Le cabinet [X] AVOCAT a accepté de ne pas revenir sur les modalités d'exécution de l'exercice professionnel de Maître [L] [G] au cabinet et de ne pas faire de difficultés dans l'hypothèse où des clients abonnés visés dans la liste ci-après (annexe 1) ou des clients pour lesquels elle est intervenue au judiciaire (annexe 1 bis) exprimeraient le désir de travailler à l'avenir avec Maître [L] [G] ou son cabinet.
[...]
Article 6 - portée des engagements
Les concessions réciproques consenties et énoncées ci-dessus sont le fruit de la négociation engagée par les parties pour aboutir à la signature de la présente transaction. Cette négociation a été effectuée directement entre les signataires, lesquels ont pu recueillir, auprès de leur conseil respectifs, tous avis ou assistance nécessaires.
Sans valoir reconnaissance par chacune des parties des prétentions de l'autre, les concessions réciproques règlent définitivement tous les comptes, sans exception ni réserve pouvant exister entre les parties, au titre des relations d'association, et ce depuis leur origine, tant au sein du cabinet [X] AVOCATS qu'au sein des sociétés civiles.
Le présent accord vaut donc transaction au sens des articles 2044 et suivants du code civil. En particulier, il a entre les parties, l'autorité de chose jugée en dernier ressort et ne pourra être révoqué ni pour cause de lésion, ni pour cause d'erreur de droit, conformément à l'article 2052.
En conséquence de quoi les parties renoncent, sous réserve de la parfaire exécution du présent accord à la poursuite ou l'introduction de toute action ou instance, qui pourrait résulter de la conclusion, l'exécution ou de la rupture du contrat lié au présent litige ou à toute autre demande, qu'elle qu'en soit la nature, dont l'origine serait antérieure à la date des présentes pour pour quelque cause que ce soit [...].»
Maître [G] a sollicité et obtenu du juge de l'exécution du tribunal de ROANNE une autorisation de pratiquer une saisie conservatoire de créance pour garantir le paiement des sommes dues en vertu dudit protocole. De même, Maître [G] a obtenu l'homologation du protocole transactionnel en faisant valoir que l'acte comportait bien des concessions réciproques entre les parties et que les deux protocoles tenaient lieu de loi entre les parties.
La cour d'appel de RIOM dans son arrêt du 14 juin 2022 a encore constaté à la demande de Maître [G] la force exécutoire de l'accord transactionnel du 8 avril 2020 et dit que l'engagement pécuniaire de la SELAS [X] AVOCATS de payer au profit de Maître [L] [G] la somme de 290.707,65 € au titre de l'accord transactionnel précité du 8 avril 2020 est assorti du bénéfice de l'intérêt au taux légal jusqu'à parfait paiement à compter du 31 juillet 2020.

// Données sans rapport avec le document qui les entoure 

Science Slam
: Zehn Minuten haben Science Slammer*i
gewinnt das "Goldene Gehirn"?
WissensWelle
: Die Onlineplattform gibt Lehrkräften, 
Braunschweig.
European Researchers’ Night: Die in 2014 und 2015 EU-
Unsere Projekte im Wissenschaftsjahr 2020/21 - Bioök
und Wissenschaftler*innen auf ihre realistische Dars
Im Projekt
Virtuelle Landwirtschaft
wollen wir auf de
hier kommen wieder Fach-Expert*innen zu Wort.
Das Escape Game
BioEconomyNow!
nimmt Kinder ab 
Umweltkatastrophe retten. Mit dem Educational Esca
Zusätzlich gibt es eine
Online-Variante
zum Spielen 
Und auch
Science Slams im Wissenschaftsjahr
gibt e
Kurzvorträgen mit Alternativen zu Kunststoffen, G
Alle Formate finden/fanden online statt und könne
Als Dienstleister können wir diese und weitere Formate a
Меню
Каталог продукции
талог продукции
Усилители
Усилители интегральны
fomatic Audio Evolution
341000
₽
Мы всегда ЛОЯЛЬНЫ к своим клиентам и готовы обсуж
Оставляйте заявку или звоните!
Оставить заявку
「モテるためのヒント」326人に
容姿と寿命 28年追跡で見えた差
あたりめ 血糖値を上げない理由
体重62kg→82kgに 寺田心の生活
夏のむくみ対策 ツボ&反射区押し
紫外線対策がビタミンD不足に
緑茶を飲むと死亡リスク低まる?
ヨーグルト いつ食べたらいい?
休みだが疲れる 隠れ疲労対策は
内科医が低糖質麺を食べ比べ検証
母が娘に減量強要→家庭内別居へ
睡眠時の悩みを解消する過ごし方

Il résulte de ces éléments que Maître [G] ne peut sans se contredire, venir désormais contester la validité et la qualification juridique de cet acte, alors qu'elle a à plusieurs reprises sollicité et obtenu l'homologation de la transaction litigieuse aux fins de pouvoir engager une procédure d'exécution forcée. Elle ne peut donc valablement venir soutenir que ladite transaction serait dépourvue de concessions réciproques alors qu'elle a soutenu le contraire dans les autres actions précédemment engagées.